Etapa de um roteiro previsível que leva à certa condenação, Jair Bolsonaro tinha poucas alternativas ante um impassível Alexandre de Moraes no histórico momento em que um ex-presidente brasileiro foi inquirido na condição de réu acusado de tentar um golpe de Estado.

O que seus aliados venderam como um depoimento incisivo mostrou-se a demonstração de um líder buscando manter relevância em seu campo político, caprichando no psicodrama sobre as agruras pessoais no poder.

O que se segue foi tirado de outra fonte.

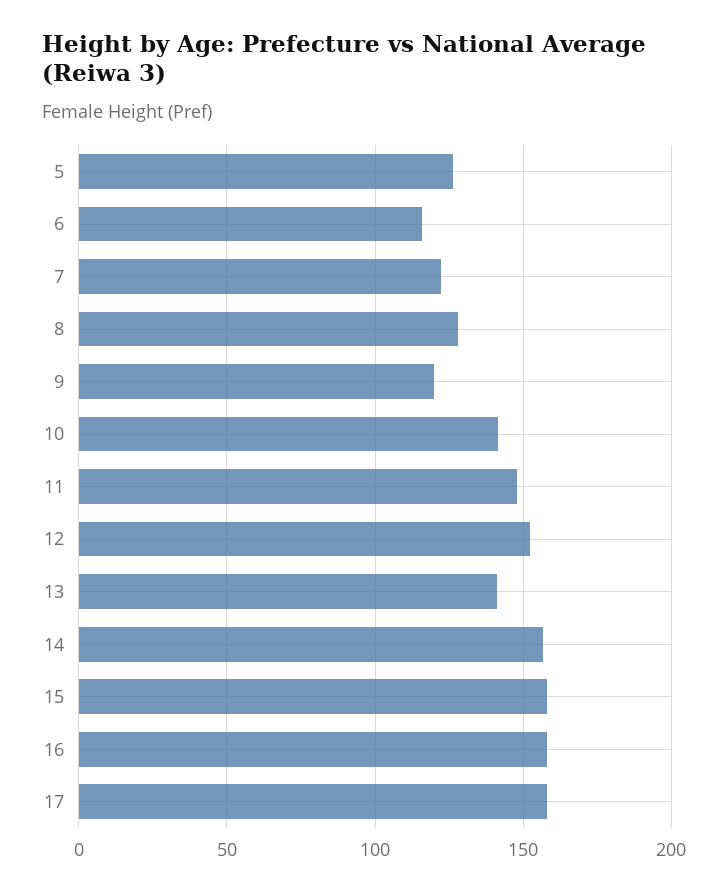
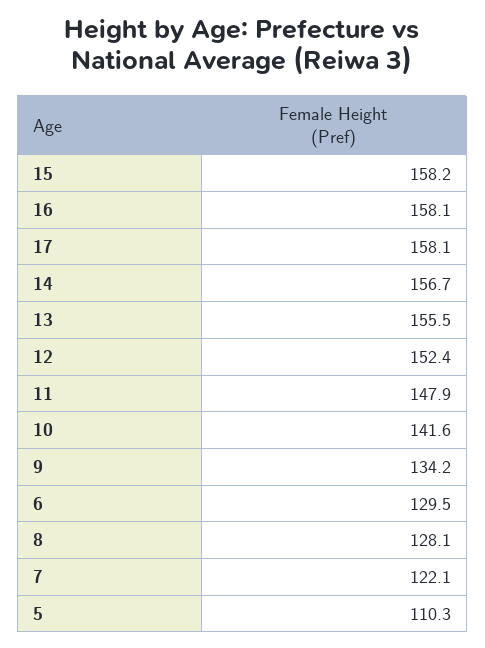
5: 125 -> 110.3
6: 115 -> 129.5
9: 120 -> 134.2
13: 140 -> 155.5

Argumentos objetivos, novos, contra as acusações não houve. Bolsonaro repetiu o que já dissera inúmeras vezes e tentou enfatizar que tudo o que se discutia dizia respeito a questionamentos acerca das urnas eletrônicas. Sem esse debate, “nós não estaríamos aqui”, disse mais de uma vez.

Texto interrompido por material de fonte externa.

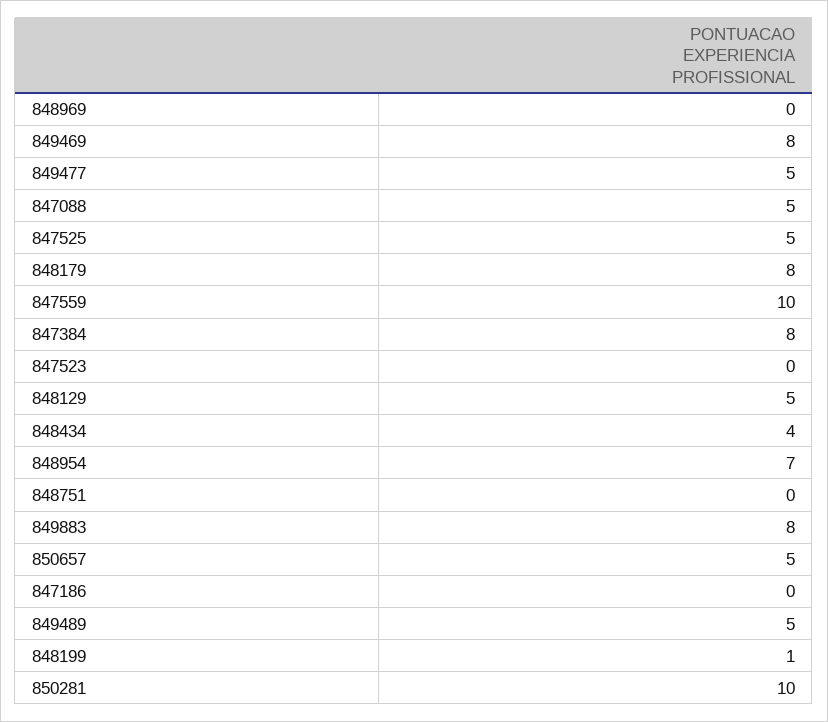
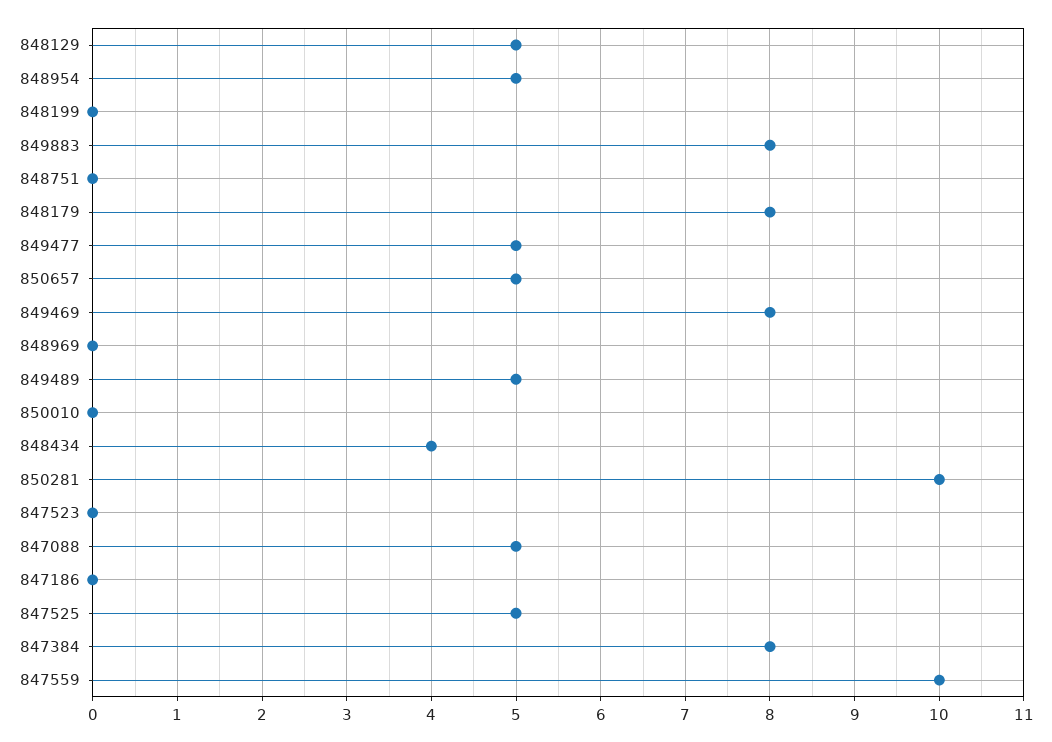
848954: 7 -> 5
848199: 1 -> 0
850010: none -> 0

Moraes não concordou, por óbvio, mas a essa altura parece improvável que qualquer pedido de desculpa por “exageros” e “retórica” vá tirar o ministro do caminho telegrafado na denúncia da Procuradoria-Geral da República.

O magistrado também não caiu na tentativa de Bolsonaro de falar “do coração” ou em chistes, como no divertido e deslocado momento em que o ex-presidente disse que o queria como vice em 2026. Afora o “declino”, Moraes pareceu a um passo de lembrar o político de que ele está inelegível até 2030.

Ainda assim, o ministro manteve o bom humor que tem marcado sua conduta nesta fase do caso, soando tão certo do caminho a seguir que o sorriso e as intervenções parecem apenas visar aliviar a tensão ambiente.

Como Bolsonaro desenhou sua presença para recortá-la e apresentá-la em suas redes sociais, seu desempenho foi na mesma linha. Aí fica a questão: como o seu apoiador mais radical, aquele gostaria de ver a cabeça de Moraes num espeto metafórico ou real, reagiu ao clima de camaradagem.

Saíram os epítetos agressivos que marcaram sua relação com o ministro e entraram mesuras, “vossas excelências” e o supracitado pedido de desculpa por ter sugerido que Moraes levava a proverbial bola para orientar suas decisões. Mais: o pessoal que foi à porta de quartéis pedir sua permanência virou um grupo de “coitados” ou “malucos”.

Essa avaliação é vital para ver o quão acima da água, do ponto de vista político, segue o ex-presidente, com efeito cascata decantado sobre o cenário eleitoral de 2026, escolha de candidatos da direita, presença de algum parente seu na urna eletrônica etc.

Voltando ao Supremo, o depoimento validou em corte o que Bolsonaro já tinha feito antes, a admissão tácita de que sim, buscou virar a mesa, falando com naturalidade de “ilações”, estado de sítio, como se debatesse a edição de uma medida provisória.

Chegou a dizer que nada aconteceu porque “não tinha clima” para contestar a eleição —uma virtual confissão de culpa, exceto para alguém que acredite no verniz pouco crível de que o golpe seria constitucional, um artifício dos defensores da ditadura de 1964, como ele mesmo.

Bolsonaro até concordou que deveria ter agido antes, lembrando a fala do seu antecessor no banco de depoentes, Augusto Heleno, na famosa reunião que debateu o tema.

Restou também ao ex-presidente até pedir que Moraes reconsiderasse a multa de R$ 23 milhões que havia aplicado ao PL de Bolsonaro por litigância de má-fé ao buscar invalidar urnas no segundo turno de 2022. “O dinheiro está fazendo falta”, disse. “Já transitou em julgado, no plenário”, rebateu o ministro.

O depoimento conversa, historicamente, com um outro momento em que um ex-presidente sentou-se no banco dos réus. Foi há oito anos, um mês e um dia, mas parece ter sido em outra era geológica na política brasileira o dia em que Lula (PT) encarou Sergio Moro de frente.

Se as diferenças são muitas e evidentemente a história daquele duelo deu no que deu, é inescapável comparar a posição das peças: um ex-mandatário acuado e um magistrado polêmico que personificava um momento político-judicial.

Mas há um ponto de confluência. O que ocorreu na Justiça Federal em 2017 foi tão anticlimático quanto a troca de amenidades entre Moraes e Bolsonaro nesta terça (10).